I accordingly remained with him for fifteen days in a city named Squilaz, whence we went in the first place to a city named Saint Bragant[58], which is larger than Babylon of Egypt and is subject to a Mahometan prince, who is said to be able to take the field when occasion requires with 60,000 horsemen. This I say only from the information of others, as we could not safely pass farther in that direction, by reason of the great wars carried on by the Sophy against those Mahometans who follow the sect of Omar, who are abhorred by the Persians as heretics and misbelievers, while they are of the sect of Ali which they consider as the most perfect and true religion. At this place my Persian friend, as a proof of his unfeigned friendship, offered to give me in marriage his niece named Samis, which in their language signifies the Sun, which name she well deserved for her singular beauty. As we could not travel any farther by reason of the wars, we returned to the city of Eri, where he entertained me most honourably in his house, and showing me his niece desired that she might immediately become my wife. Being otherwise minded, yet not willing that I should appear to despise so friendly an offer, I thanked him for his goodness, yet begged the match might be delayed to a more convenient time. Departing soon afterwards from Eri, we came in eight days journey to Ormuz, where we took shipping for India.
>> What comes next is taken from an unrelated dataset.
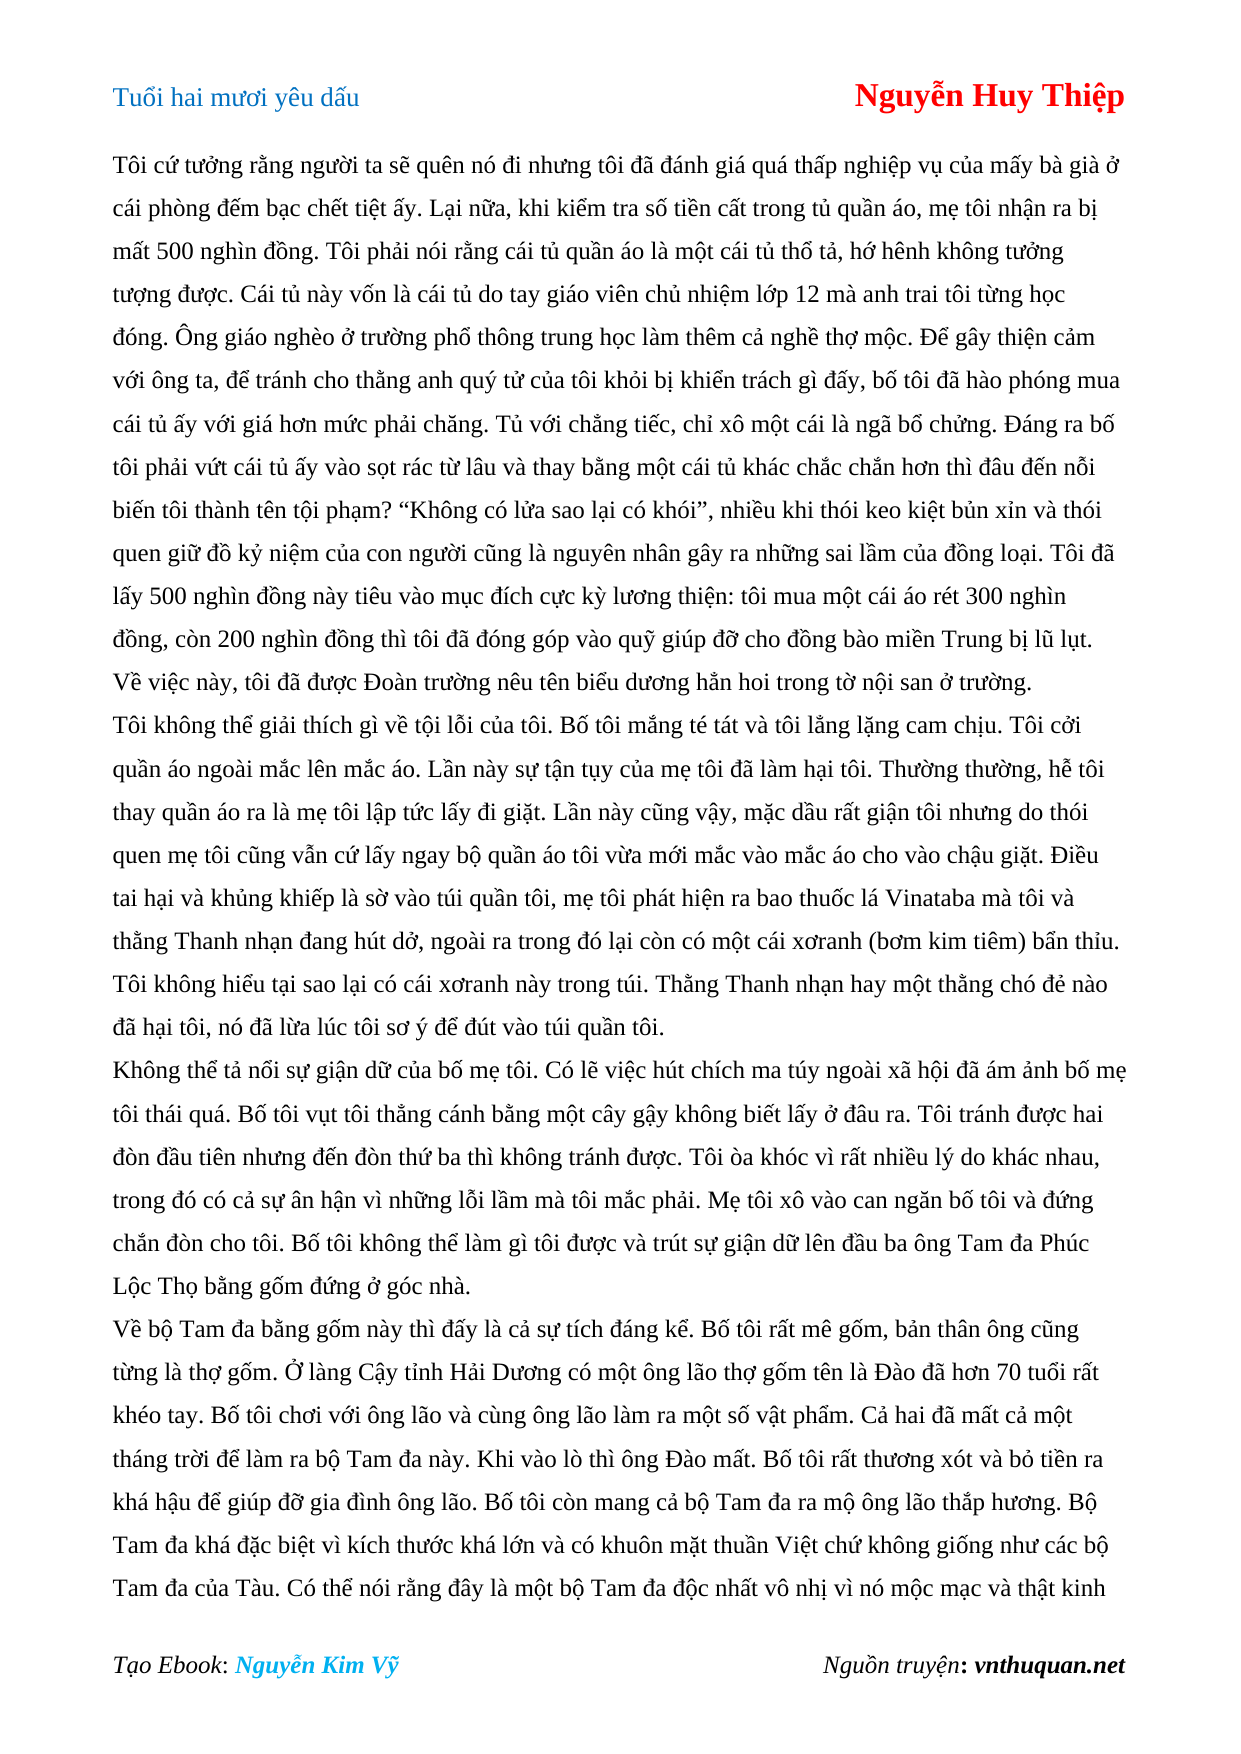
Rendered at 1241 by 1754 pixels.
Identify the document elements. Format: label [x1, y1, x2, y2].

[Footnote 53: From the context, this place appears to have been on that part of the oceanic coast of Arabia called the kingdom of Maskat, towards Cape Ras-al-gat and the entrance to the Persian gulf. The name seems compounded of these words Div or Diu, an island, Bander a port, and Rumi the term in the east for the Turks as successors of the Romans. It is said in the text to have been subject to the sultan of Cambaia, but was more probably tributary to the king or sultan of Ormuz.--E.]
[Footnote 54: In the text of Hakluyt this place is called Goa, assuredly by mistake, as it immediately afterwards appears to have been in the neighbourhood of Maskat, and in the direct voyage between Aden and Ormus, by creeping along the coast from port to port.--E.]
[Footnote 55: In the rambling journey of Verthema, we are often as here unable to discover the meaning of his strangely corrupted names. Chorazani or Chorassan is in the very north of Persia, at a vast distance from Ormuz, and he pays no attention to the particulars of his ten days journey which could not have been less than 400 miles. We are almost tempted to suspect the author of romancing.--E.]
[Footnote 56: Supposing that the place in the text may possibly mean Shiras, the author makes a wonderful skip in three days from the Euphrates to at least 230 miles distance--E.]
[Footnote 57: What is named Castoreum in the text was probably musk, yet Russia castor might in those days have come along with rhubarb through Persia.--E.]
[Footnote 58: Of Squilaz and Saint Bragant it is impossible to make anything, even by conjecture--E.]